Schwarz-gelb geerdet: Schüler prüfen die Elektrostatik im Werk

04.11.2010

Eine knallgelbe Linie markiert das Aufgabengebiet der 23 Physikschüler vom Matthias-Claudius Gymnasium (MCG): „Alles was jenseits dieser Linie ist, ist geschützter Bereich und sollte ESD-tauglich sein“, sagt Stefan Busch. Der promovierte Ingenieur ist Mercedes-Benz Produktionsplaner im Werk Hamburg und nebenbei einer der „ESD-Botschafter“. Was hinter dem Kürzel ESD (Electro Static Discharge) steht, wissen die Schüler bereits aus dem Physikunterricht.
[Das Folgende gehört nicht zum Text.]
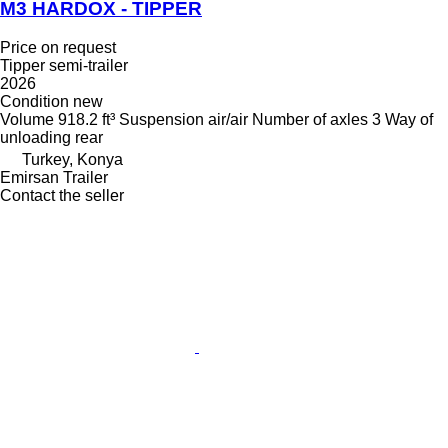
M3 HARDOX - TIPPER
Price on request
Tipper semi-trailer
2026
Condition
new
Volume
918.2 ft³
Suspension
air/air
Number of axles
3
Way of
unloading
rear
Turkey, Konya
Emirsan Trailer
Contact the seller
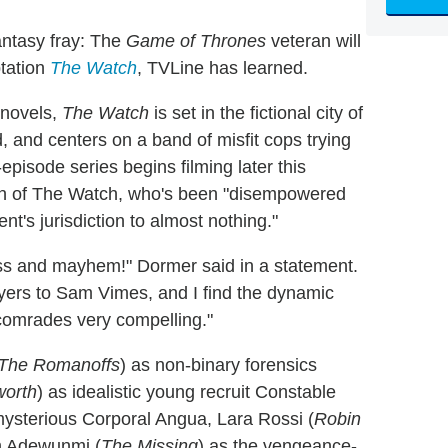
fantasy fray: The
Game of Thrones
veteran will
tation
The Watch
, TVLine has learned.
 novels,
The Watch
is set in the fictional city of
 and centers on a band of misfit cops trying
-episode series begins filming later this
in of The Watch, who's been "disempowered
t's jurisdiction to almost nothing."
adness and mayhem!" Dormer said in a statement.
ayers to Sam Vimes, and I find the dynamic
comrades very compelling."
The Romanoffs
) as non-binary forensics
orth
) as idealistic young recruit Constable
mysterious Corporal Angua, Lara Rossi (
Robin
m Adewunmi (
The Missing
) as the vengeance-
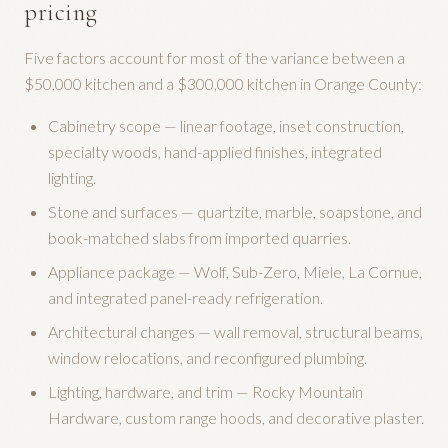
pricing
Five factors account for most of the variance between a
$50,000 kitchen and a $300,000 kitchen in Orange County:
Cabinetry scope — linear footage, inset construction,
specialty woods, hand-applied finishes, integrated
lighting.
Stone and surfaces — quartzite, marble, soapstone, and
book-matched slabs from imported quarries.
Appliance package — Wolf, Sub-Zero, Miele, La Cornue,
and integrated panel-ready refrigeration.
Architectural changes — wall removal, structural beams,
window relocations, and reconfigured plumbing.
Lighting, hardware, and trim — Rocky Mountain
Hardware, custom range hoods, and decorative plaster.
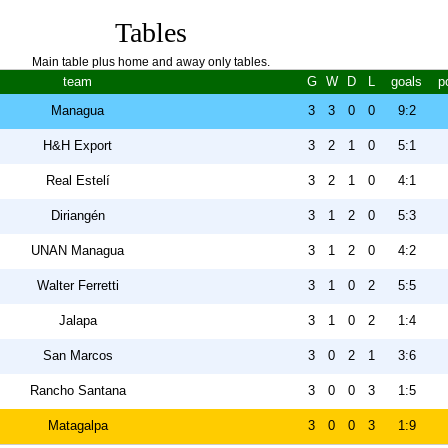
Tables
Main table plus home and away only tables.
team
G
W
D
L
goals
p
Managua
3
3
0
0
9:2
H&H Export
3
2
1
0
5:1
Real Estelí
3
2
1
0
4:1
Diriangén
3
1
2
0
5:3
UNAN Managua
3
1
2
0
4:2
Walter Ferretti
3
1
0
2
5:5
Jalapa
3
1
0
2
1:4
San Marcos
3
0
2
1
3:6
Rancho Santana
3
0
0
3
1:5
Matagalpa
3
0
0
3
1:9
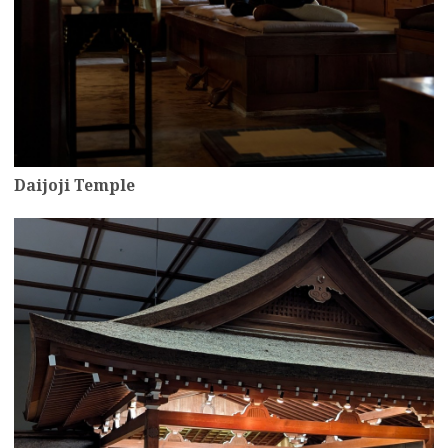
Daijoji Temple
more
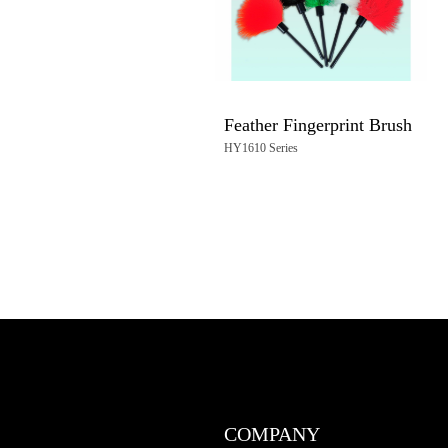
Feather Fingerprint Brush
HY1610 Series
COMPANY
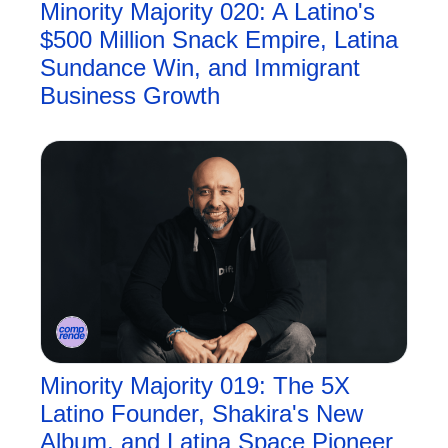
Minority Majority 020: A Latino's 
$500 Million Snack Empire, Latina 
Sundance Win, and Immigrant 
Business Growth
Minority Majority 019: The 5X 
Latino Founder, Shakira's New 
Album, and Latina Space Pioneer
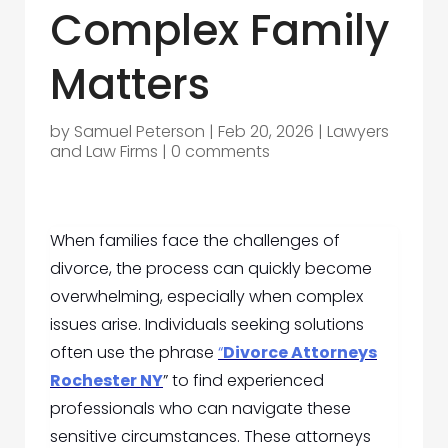
Complex Family
Matters
by
Samuel Peterson
|
Feb 20, 2026
|
Lawyers
and Law Firms
|
0 comments
When families face the challenges of
divorce, the process can quickly become
overwhelming, especially when complex
issues arise. Individuals seeking solutions
often use the phrase
“
Divorce Attorneys
Rochester NY
” to find experienced
professionals who can navigate these
sensitive circumstances. These attorneys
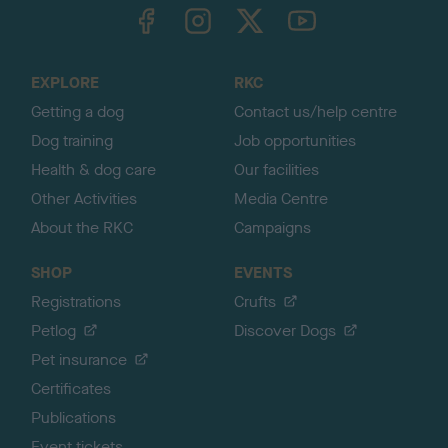
TheKennelClubUK on Facebook
TheKennelClubUK on Instagram
TheKennelClubUK on Twitter
TheKennelClubUK on YouTube
t
o
t
o
EXPLORE
RKC
p
Getting a dog
Contact us/help centre
Dog training
Job opportunities
Health & dog care
Our facilities
Other Activities
Media Centre
About the RKC
Campaigns
SHOP
EVENTS
Registrations
Crufts
Petlog
Discover Dogs
Pet insurance
Certificates
Publications
Event tickets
Zu welchen Schäden elektrostatische Entladungen in der Automobilproduktion führen können, hat Busch gerade eindrucksvoll vorgetragen. Nun ist die Praxis dran: Welche Schutzmaßnahmen und mögliche Schwachstellen gibt es überall da, wo mit elektronischen Bauteilen gearbeitet wird, lautet die Aufgabenstellung an die MCGler. „Schauen Sie sich um. Sie werden gewisse Abweichungen feststellen“, prognostiziert Busch.

Voll geerdet

Um selbst nicht ungewollt zu einem Impulsgeber zu werden, tragen die Schüler bei ihrem Werksrundgang Sicherheitsschuhe: Die kompakten Schnürschuhe wirken antistatisch, wie eine gelbe Prüfplakette signalisiert und sind außerdem „voll bequem“, wie Carmen betont. So „voll geerdet“ greift die Schülerin zum Elektrofeldmeter und hält es an eine schwarze Schlauchfolie: Das Messgerät reagiert nicht. „Diese Folien enthalten einen Rußzusatz und sind sehr leitfähig. Wie benutzen sie für Baugruppen niedriger Empfindlichkeit“, erklärt Busch. Anders ist das mit einer durchsichtigen Klarsichtfolie: Linda reibt an der Folie, Anton misst und staunt: Das Elektrofeldmeter meldet eine Spannung von 12.000 Volt. 100 Volt sind im ESD-geschützten Bereich zugelassen.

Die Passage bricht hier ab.